De resultaten van gerandomiseerd onderzoek bij gezonde volwassenen tonen dat influenzavaccinatie slechts een matig effect heeft op het verminderen van influenzasymptomen en het verlies van werkdagen. Het is niet aangetoond dat vaccinatie een effect heeft op complicaties, zoals pneumonie, of de overdracht van influenza. Bij personen ouder dan 65 jaar konden geen conclusies worden getrokken over de werkzaamheid van influenzavaccinatie op het voorkomen van symptomen, ziekenhuisopnamen, complicaties en mortaliteit. Ook is niet aangetoond dat vaccinatie van gezondheidszorgpersoneel influenza voorkomt bij bewoners van verpleeg- en verzorgingshuizen.
Er zijn te weinig gegevens om de effecten van vaccinatie op de preventie van coronaire hartziekten op een betrouwbare wijze vast te kunnen stellen. Bij patienten met COPD gaf vaccinatie een significante reductie van het aantal exacerbaties in vergelijking met placebo. Er was bij hen sprake van een significante toename van lokale bijwerkingen, maar de effecten waren over het algemeen licht en voorbijgaand. De onderzoeken waren te klein om een effect op mortaliteit te kunnen tonen. Over de effecten van influenzavaccinatie bij patienten met astma bronchiale blijft onzekerheid bestaan. Hetzelfde geldt voor patienten met bronchiectasieen of cystische fibrose.
Bij patienten met hematologische maligniteiten is een effect gevonden op het verminderen van infecties van de lagere luchtwegen en ziekenhuisopnamen. De effecten bij kinderen met kanker die chemotherapie ondergaan zijn niet duidelijk. Eveneens is niet duidelijk wat de effecten zijn van vaccinatie van patienten met een infectie met het humane immunodeficientievirus (HIV). Bijwerkingen van vaccinatie zijn over het algemeen gering en bestaan vooral uit lokale reacties. De afweging om in de praktijk vaccinatie toe te passen, zal bij elke risicogroep uiteraard verschillend zijn.
De besproken gerandomiseerde onderzoeken hebben eveneens beperkingen en de methodologische kwaliteit is niet altijd voldoende. Het betreft vaak onderzoeken met kleine aantallen patienten waarin soms belangrijke gegevens over de wijze van randomisatie, blindering en de vervolgduur ontbreken.
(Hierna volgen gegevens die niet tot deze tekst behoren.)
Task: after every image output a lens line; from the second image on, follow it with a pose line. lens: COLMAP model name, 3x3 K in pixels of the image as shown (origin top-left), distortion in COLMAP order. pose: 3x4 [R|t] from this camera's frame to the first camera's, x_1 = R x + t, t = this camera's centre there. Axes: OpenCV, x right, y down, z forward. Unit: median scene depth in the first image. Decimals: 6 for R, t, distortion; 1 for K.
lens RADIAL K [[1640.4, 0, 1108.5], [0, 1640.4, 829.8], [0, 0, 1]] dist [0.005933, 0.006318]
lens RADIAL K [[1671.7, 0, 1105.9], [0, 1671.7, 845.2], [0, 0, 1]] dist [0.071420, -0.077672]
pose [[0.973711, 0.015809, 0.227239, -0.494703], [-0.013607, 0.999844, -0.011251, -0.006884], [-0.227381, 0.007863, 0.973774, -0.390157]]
Terwijl slechte methodologische kwaliteit van gerandomiseerd onderzoek in het algemeen leidt tot overschatting van de effecten van interventies, is dat bij de gerandomiseerde onderzoeken met slechte kwaliteit naar influenzavaccinatie niet het geval. Deze onderzoeken tonen namelijk nauwelijks een effect van influenzavaccinatie.
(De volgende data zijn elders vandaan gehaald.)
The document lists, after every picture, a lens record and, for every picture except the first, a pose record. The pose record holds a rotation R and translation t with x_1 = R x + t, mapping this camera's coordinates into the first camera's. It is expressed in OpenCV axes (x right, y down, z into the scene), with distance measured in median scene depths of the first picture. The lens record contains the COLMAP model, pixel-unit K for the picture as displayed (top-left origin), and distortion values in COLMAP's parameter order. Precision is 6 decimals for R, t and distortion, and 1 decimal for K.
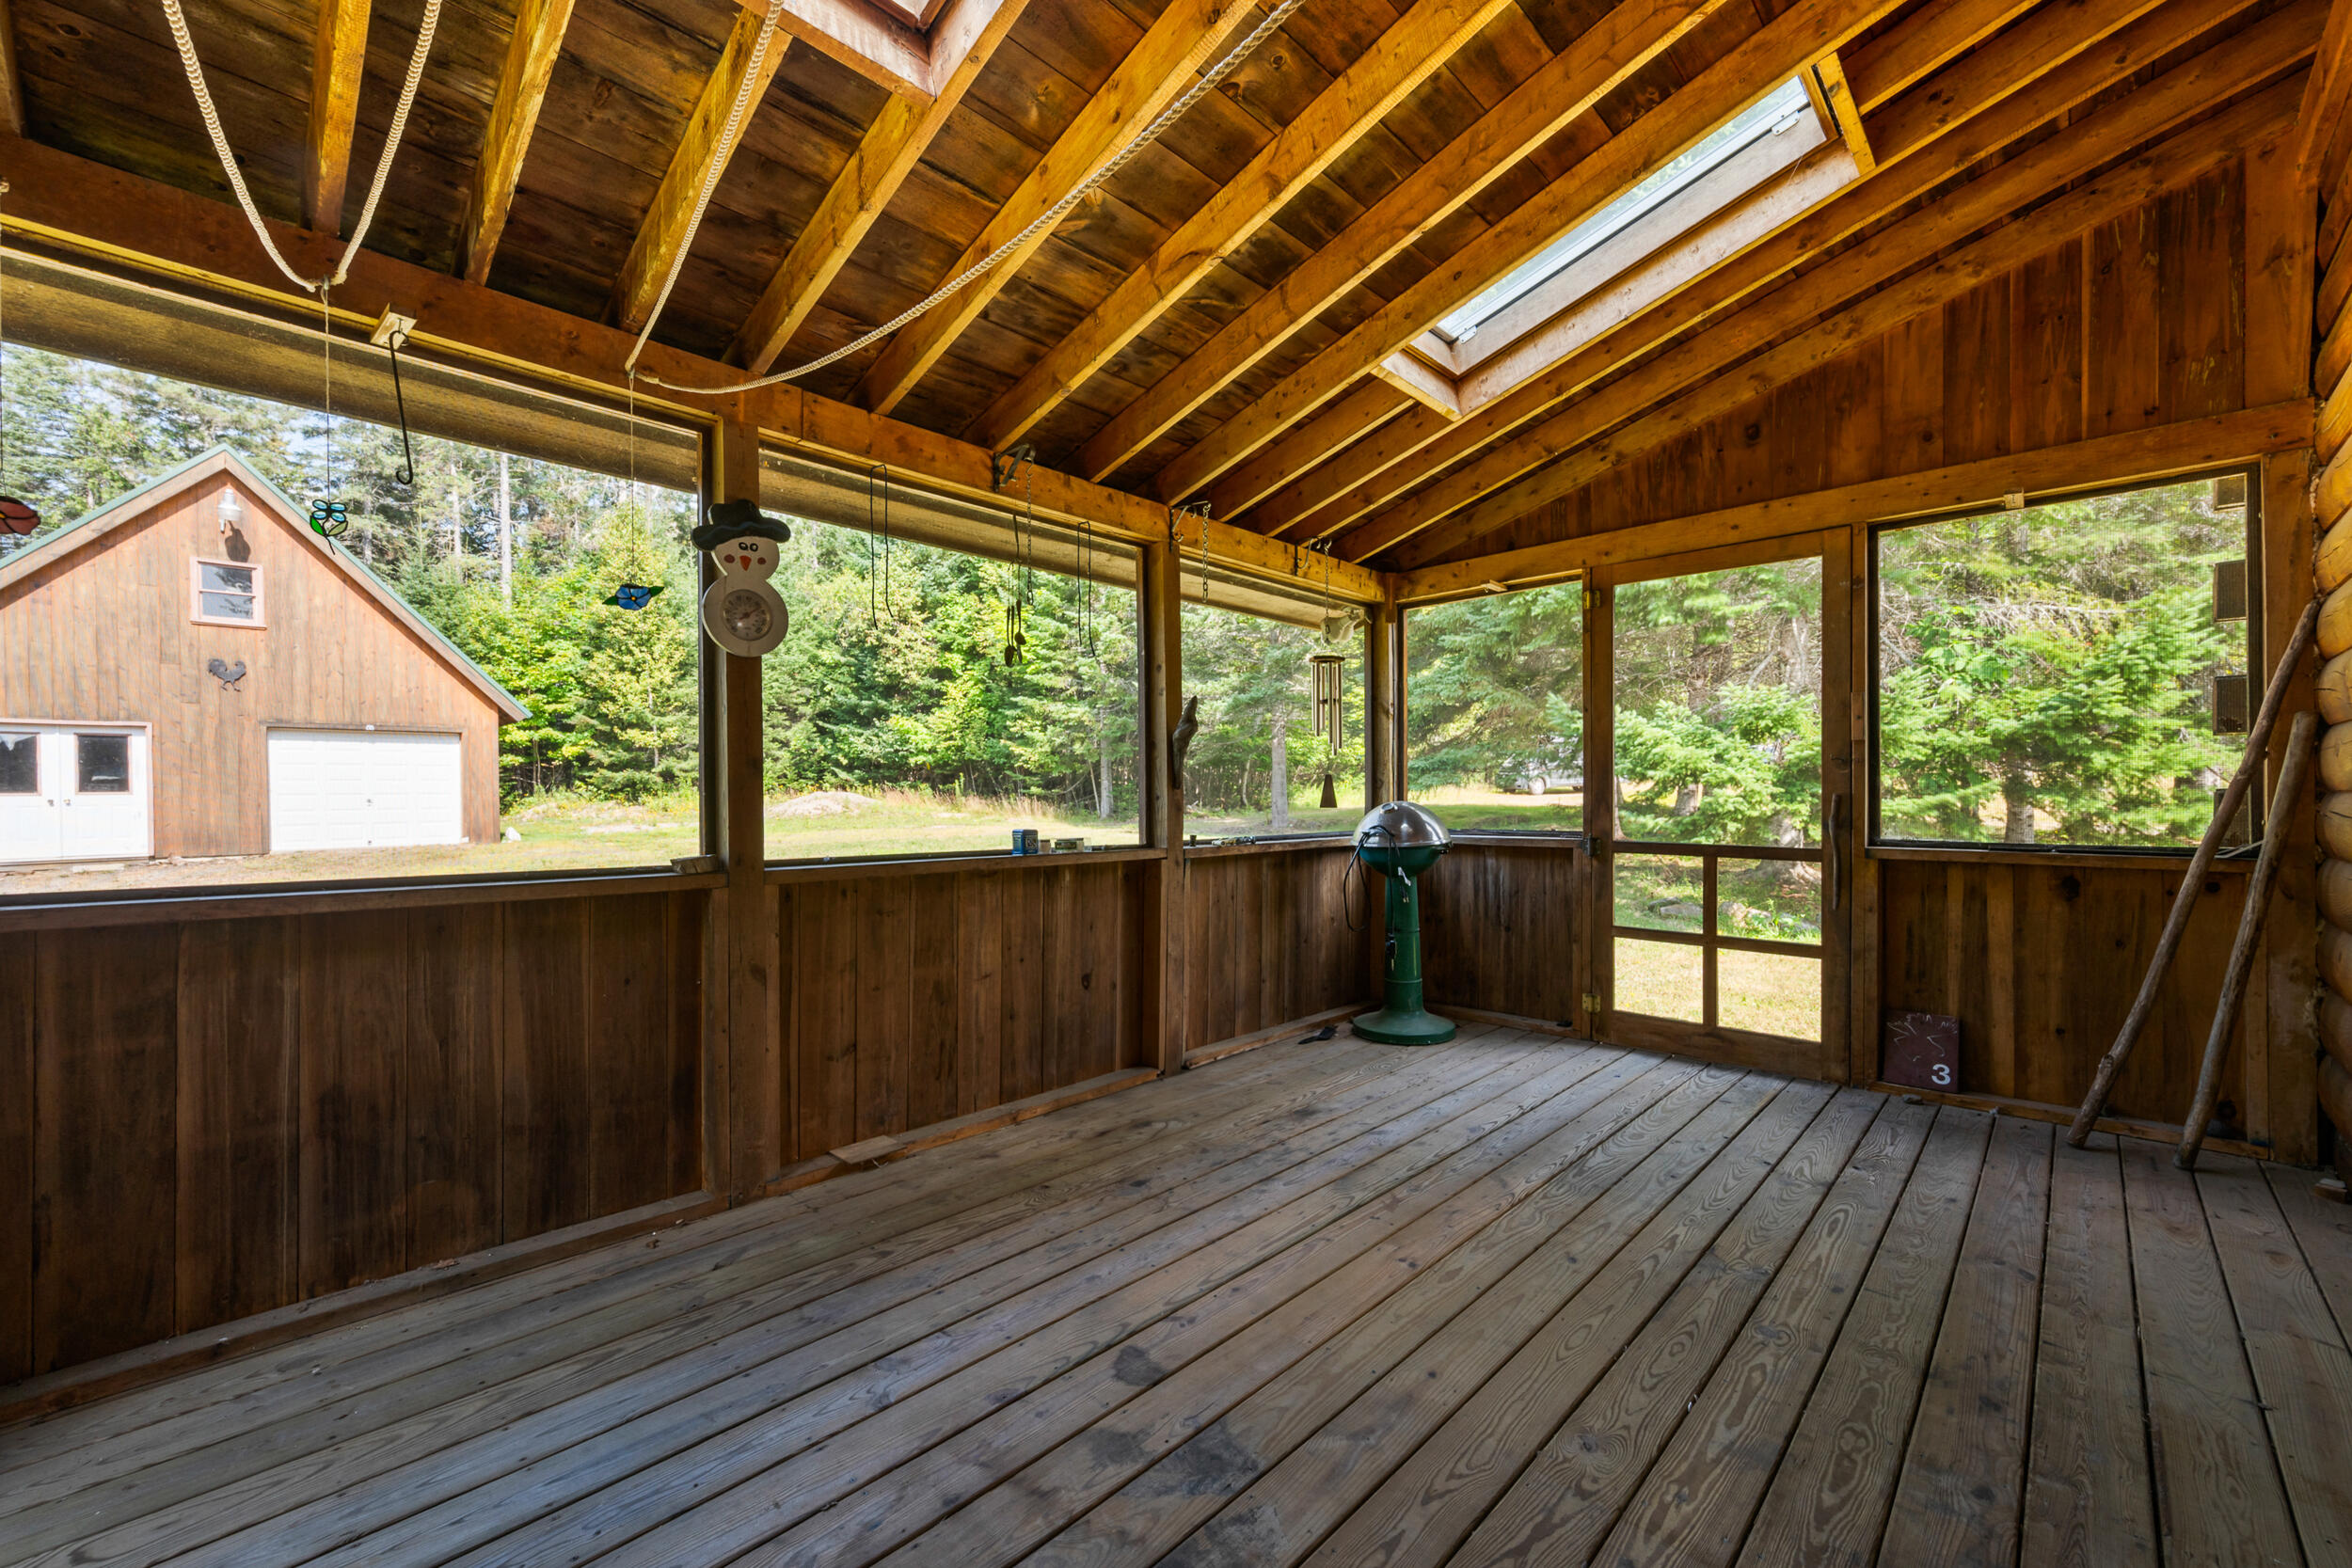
lens RADIAL K [[943.9, 0, 1177.2], [0, 943.9, 801.3], [0, 0, 1]] dist [-0.001784, -0.000434]
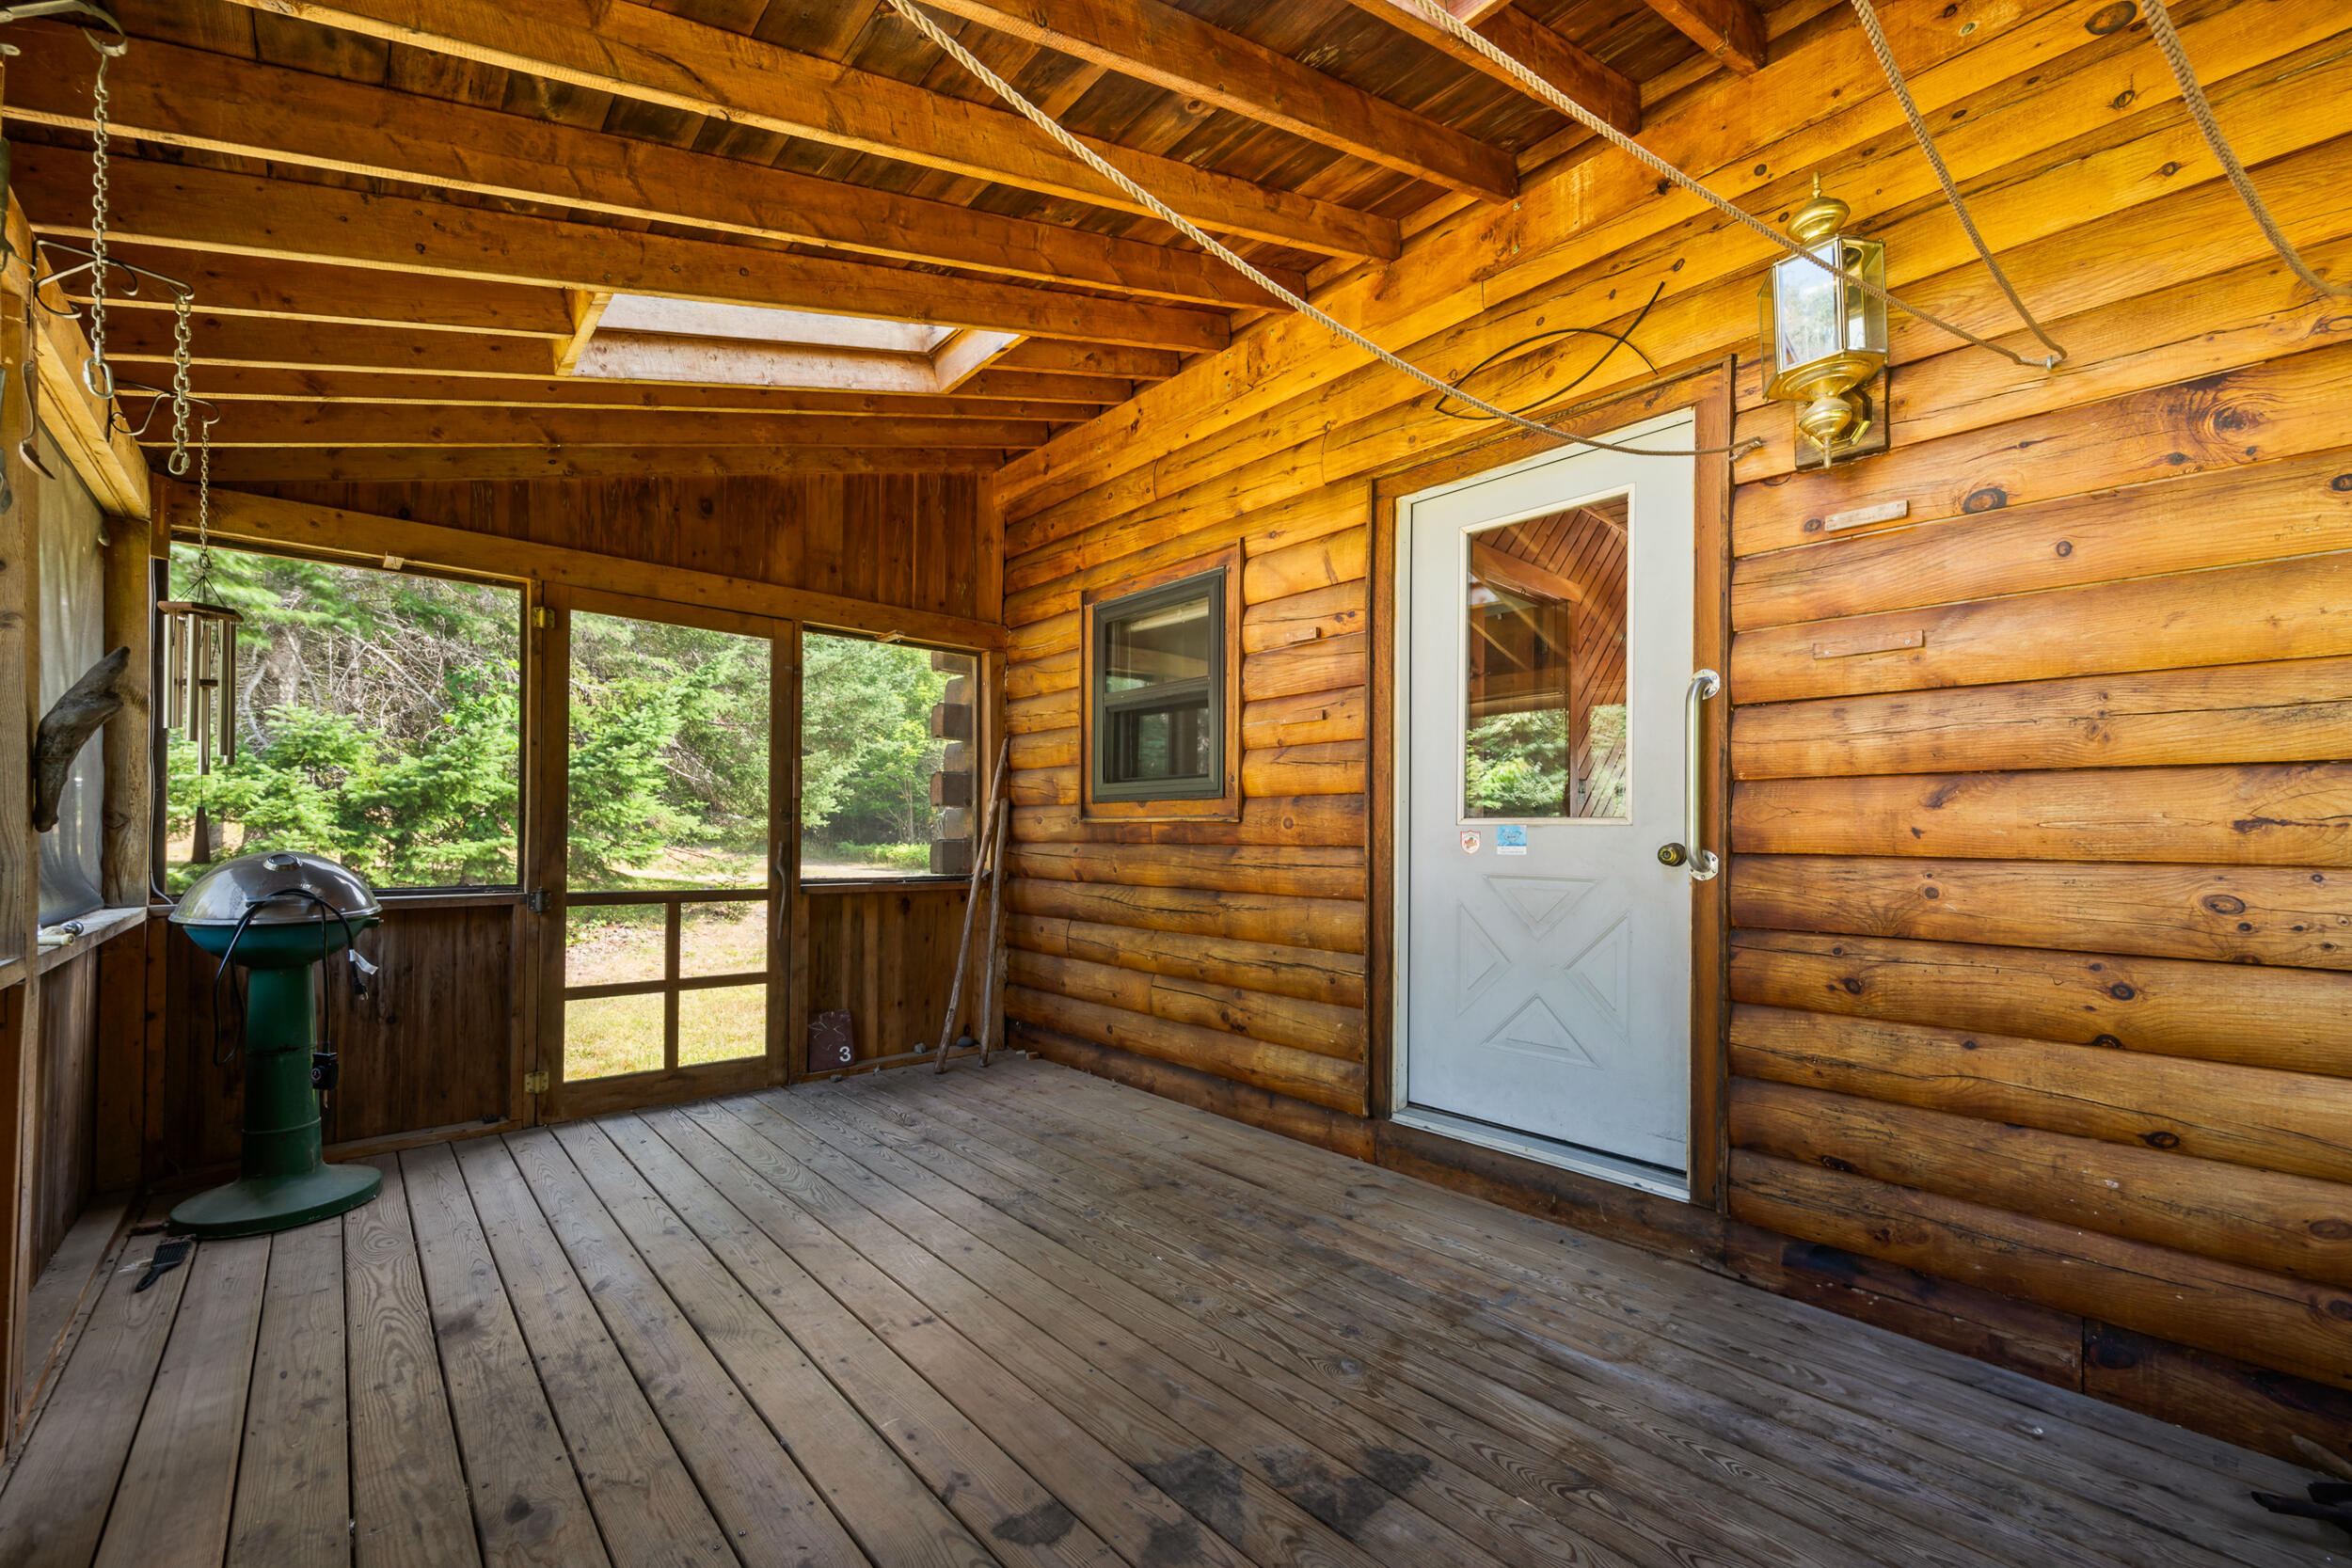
lens RADIAL K [[943.9, 0, 1182.1], [0, 943.9, 825.2], [0, 0, 1]] dist [-0.001784, -0.000434]
pose [[0.060421, 0.017621, 0.998017, -0.469808], [0.000561, 0.999843, -0.017687, -0.007454], [-0.998173, 0.001628, 0.060401, 0.430431]]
Vrijwel alle auteurs van de besproken systematische literatuuroverzichten en meta-analysen geven aan dat meer en grotere gerandomiseerde onderzoeken nodig zijn om de werkzaamheid en effectiviteit van influenzavaccinatie bij verschillende risicogroepen vast te stellen. Deze vaststelling onderstreept de noodzaak de indicaties op de voor influenzavaccinatie beter te funderen dan de huidige die is gebaseerd op onderzoek uit de periode voor 2007.